Confidence can take many forms, from arrogance to self-assurance But one thing’s for sure- being confident has a look of its own, and it is attractive.
In simple words, confidence means you believe you are good and can do good. You are sure of yourself and you know that whatever happens, you will be okay.
To put it even more simply: not being confident in yourself is terrible. You’re always worried about receiving judgements. You’re conscious of the way you look. You’re a prisoner in your own mind.
The most important step towards having more confidence is understanding what it is.
When we think of a confident person, we think of someone who is aggressive, opinionated, headstrong, dominating, the sort of person people would make way for, someone who walks so that everyone moves aside. This is a little different in the case of women. Extensive research has proven that women who generally come across as confident – women who are bold or assertive, are usually disliked by their mutuals, including other women. Long story short, women who are “confident” are viewed as cold and insensitive. This, along with societal standards of “beauty” and “success” confining us, makes it harder for the 20th-century woman to be confident and accepted at the same time.
But having an opinion, being proud of yourself, or believing you’re perfect is not necessarily confidence.
Maybe, confidence doesn’t mean you have to be exactly who your role model is.
Possibly, confidence doesn’t have to be loud, confidence could be in your silence.
It doesn’t have to mean you’re the one who always speaks first.
Neither does it mean you’re always one to be heard.
Confidence could be gentle persuasion and accommodation rather than dominance along with disregard for someone else’s opinion.
It could mean that your vulnerabilities are NOT weaknesses,
They are strengths that let you connect with those you love better.
Perhaps we’ve misunderstood what confidence really is.
The idea of confidence could change from person to person, really. There is no one ideal “confident person” that we should all try to be, because confidence is about being comfortable, and to some extent happy, with yourself, just the way you are.
The question we’re trying to answer is – how do we stay confident as women?
Well, we all wish there was some sort of cookbook, telling us the magic ingredient to do this. Unfortunately, it can’t be taught, only learnt.
But, these are some things you must keep in mind while you try to do so-
1. Learn to feel happiness from within. Happiness is a vital element of confidence because, in order to be confident in what you do, you have to be happy with who you are.

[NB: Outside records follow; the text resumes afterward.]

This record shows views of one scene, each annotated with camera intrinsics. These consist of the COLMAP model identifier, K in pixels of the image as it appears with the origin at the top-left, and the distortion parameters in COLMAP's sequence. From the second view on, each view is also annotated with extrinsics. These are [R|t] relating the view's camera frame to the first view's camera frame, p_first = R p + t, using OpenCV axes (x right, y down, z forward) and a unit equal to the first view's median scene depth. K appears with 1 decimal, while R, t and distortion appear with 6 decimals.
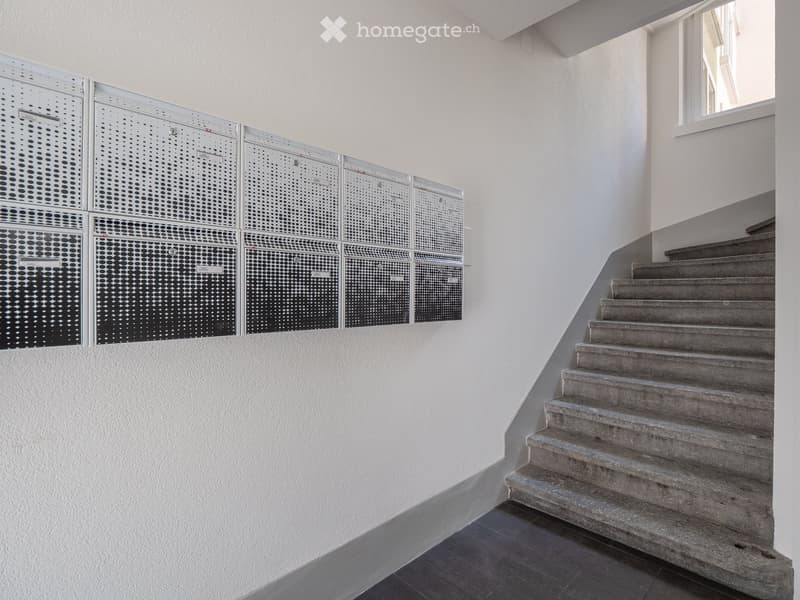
lens RADIAL K [[402.7, 0, 412.2], [0, 402.7, 291.7], [0, 0, 1]] dist [0.001700, 0.000409]
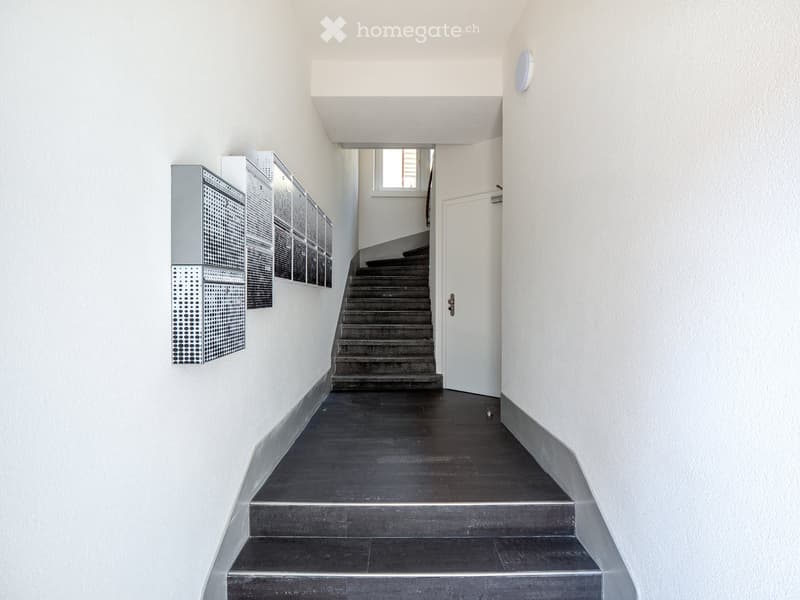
lens RADIAL K [[395.1, 0, 400.5], [0, 395.1, 296.3], [0, 0, 1]] dist [-0.020782, 0.001577]
pose [[0.696494, 0.010718, 0.717483, -0.736233], [-0.004715, 0.999935, -0.010361, 0.097868], [-0.717547, 0.003833, 0.696499, -0.418666]]
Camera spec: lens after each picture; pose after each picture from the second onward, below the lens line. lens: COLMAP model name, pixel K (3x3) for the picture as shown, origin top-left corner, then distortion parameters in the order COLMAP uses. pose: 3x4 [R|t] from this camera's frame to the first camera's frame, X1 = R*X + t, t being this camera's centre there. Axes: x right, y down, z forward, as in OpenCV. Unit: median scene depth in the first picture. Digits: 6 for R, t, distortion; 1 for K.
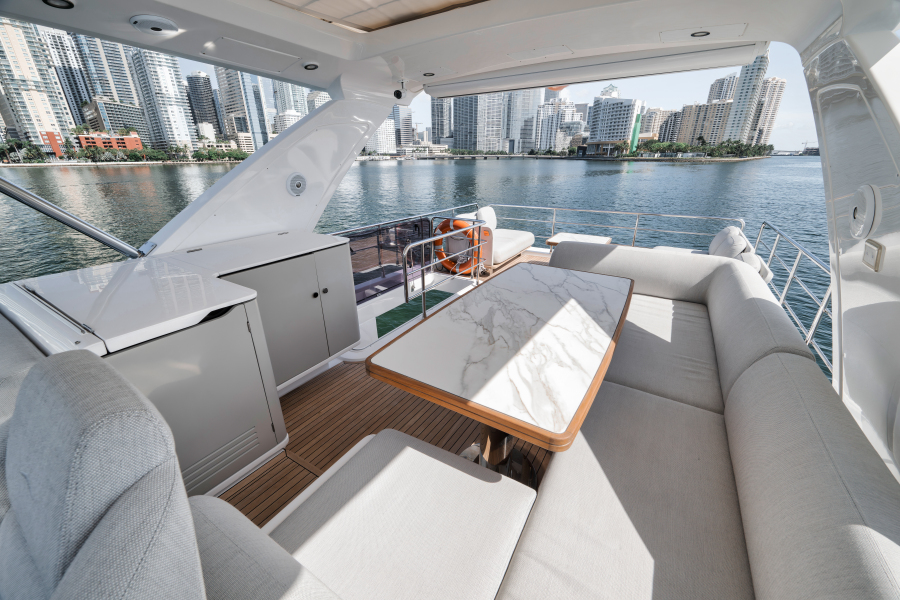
lens RADIAL K [[353.3, 0, 455.0], [0, 353.3, 294.8], [0, 0, 1]] dist [0.002458, -0.000458]
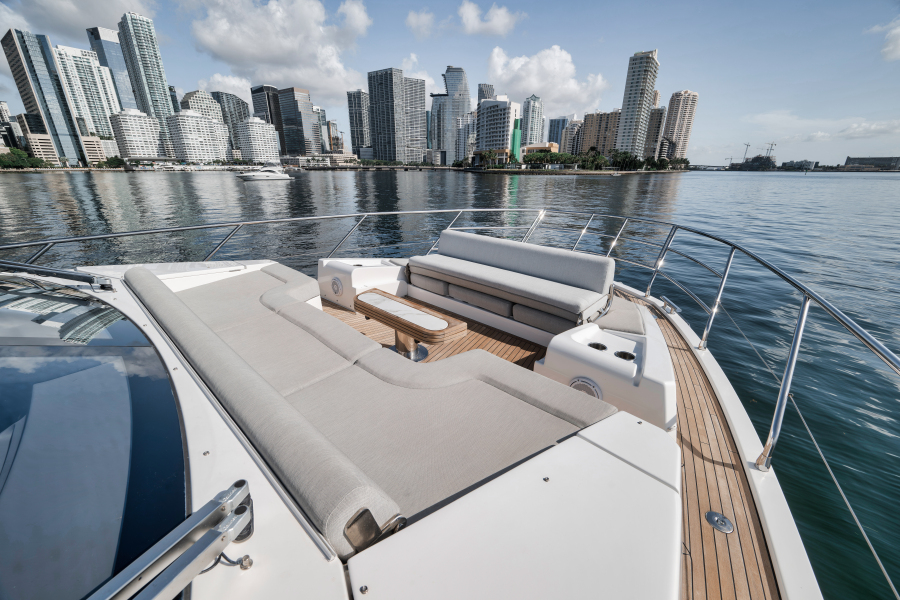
lens RADIAL K [[353.3, 0, 450.6], [0, 353.3, 298.0], [0, 0, 1]] dist [0.002458, -0.000458]
pose [[0.995452, -0.025053, 0.091912, 0.206738], [0.027040, 0.999425, -0.020445, -0.051271], [-0.091347, 0.022837, 0.995557, 0.134881]]
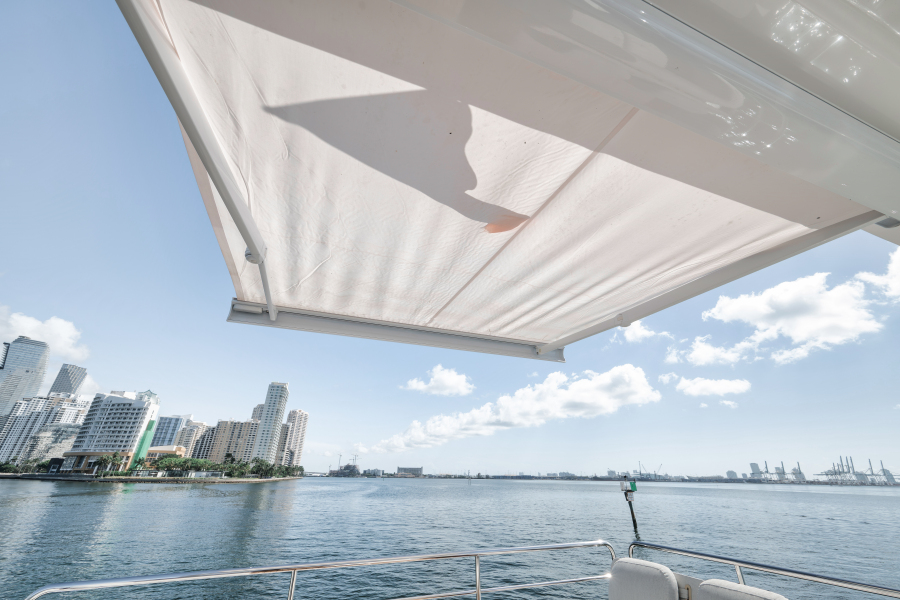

2. Admit your flaws. We all have our strengths and weaknesses, the key is to accept them, mend them, until you’re comfortable having them. Find beauty in your flaws, they’re what make you unique.
3. Listen to yourself. This sounds cliché, but follow your heart trust yourself. Don’t seek the approval of many people before making a decision, it’s YOURS. And just like everything else you do, the only opinion that matters is yours.

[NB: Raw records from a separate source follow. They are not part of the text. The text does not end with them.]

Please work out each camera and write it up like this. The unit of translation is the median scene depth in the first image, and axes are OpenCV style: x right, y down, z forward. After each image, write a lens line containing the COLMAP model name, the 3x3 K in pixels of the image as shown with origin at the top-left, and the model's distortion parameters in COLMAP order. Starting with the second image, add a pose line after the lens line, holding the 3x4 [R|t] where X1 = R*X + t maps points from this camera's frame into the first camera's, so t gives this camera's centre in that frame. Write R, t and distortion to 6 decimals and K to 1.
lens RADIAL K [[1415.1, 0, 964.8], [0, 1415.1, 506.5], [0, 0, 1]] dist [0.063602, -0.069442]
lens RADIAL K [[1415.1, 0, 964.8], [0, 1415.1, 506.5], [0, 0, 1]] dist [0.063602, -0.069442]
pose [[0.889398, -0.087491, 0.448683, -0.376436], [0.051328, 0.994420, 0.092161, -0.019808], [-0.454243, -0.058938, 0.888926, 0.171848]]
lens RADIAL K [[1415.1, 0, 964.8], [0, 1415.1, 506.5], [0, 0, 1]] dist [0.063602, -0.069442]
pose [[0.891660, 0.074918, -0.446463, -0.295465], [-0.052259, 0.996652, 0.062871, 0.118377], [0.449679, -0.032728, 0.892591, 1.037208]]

4. Appreciate everything around you, as much as you can. Try complimenting all your friends, try seeing the beauty around yourself. One day, you’ll see it in you too.
5. Never stop learning. Asking for help doesn’t make you unintelligent. You know your weaknesses, and seeking help to fill the gaps is sensible, and shows you are confident, but not over-confident to an extent of arrogance.
At the end of the day, the journey to confidence is a long, hard one. But, every step you take is worth it.
Perfection is a perception, and you are absolutely phenomenal the way you are, you just don’t see it yet.
So, take it easy,
Because, it’s okay, you’re here to make your own cookbook, with your own recipes; and call it your life.
Just remember, real queens fix each other’s crowns.